● What needs to be done:
Your reply should consist solely of the lines from the one containing "left wrist: (262, 876)" through the end of the data, restated word for word.

Skeletal landmark data
--*--

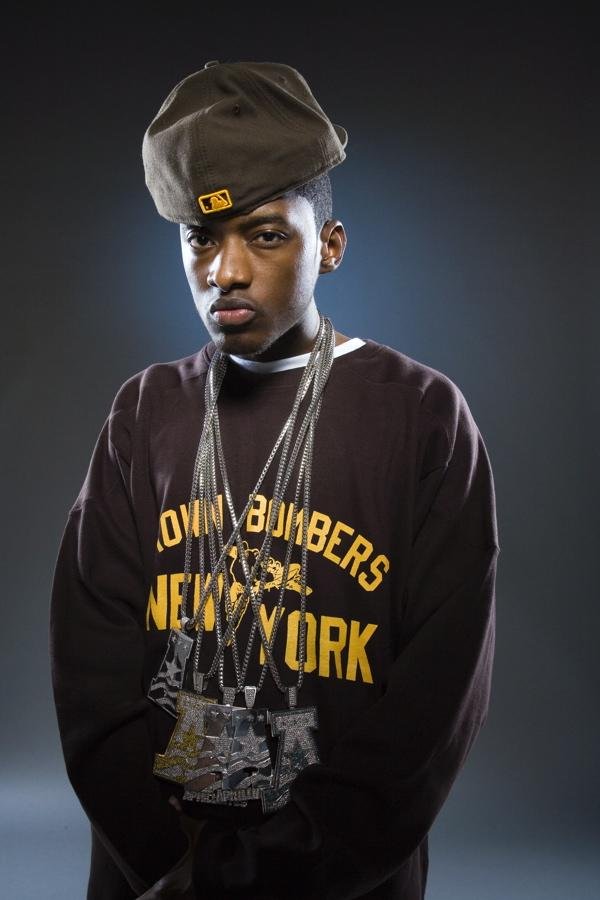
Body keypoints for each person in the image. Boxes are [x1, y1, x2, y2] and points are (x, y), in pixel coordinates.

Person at [50, 60, 500, 900]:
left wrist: (262, 876)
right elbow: (90, 678)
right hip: (151, 875)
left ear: (329, 245)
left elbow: (433, 708)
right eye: (200, 238)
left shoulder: (423, 417)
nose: (225, 270)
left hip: (342, 882)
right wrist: (177, 872)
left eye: (263, 235)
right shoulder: (145, 410)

--*--

● Output for this exercise:
left wrist: (262, 876)
right elbow: (90, 678)
right hip: (151, 875)
left ear: (329, 245)
left elbow: (433, 708)
right eye: (200, 238)
left shoulder: (423, 417)
nose: (225, 270)
left hip: (342, 882)
right wrist: (177, 872)
left eye: (263, 235)
right shoulder: (145, 410)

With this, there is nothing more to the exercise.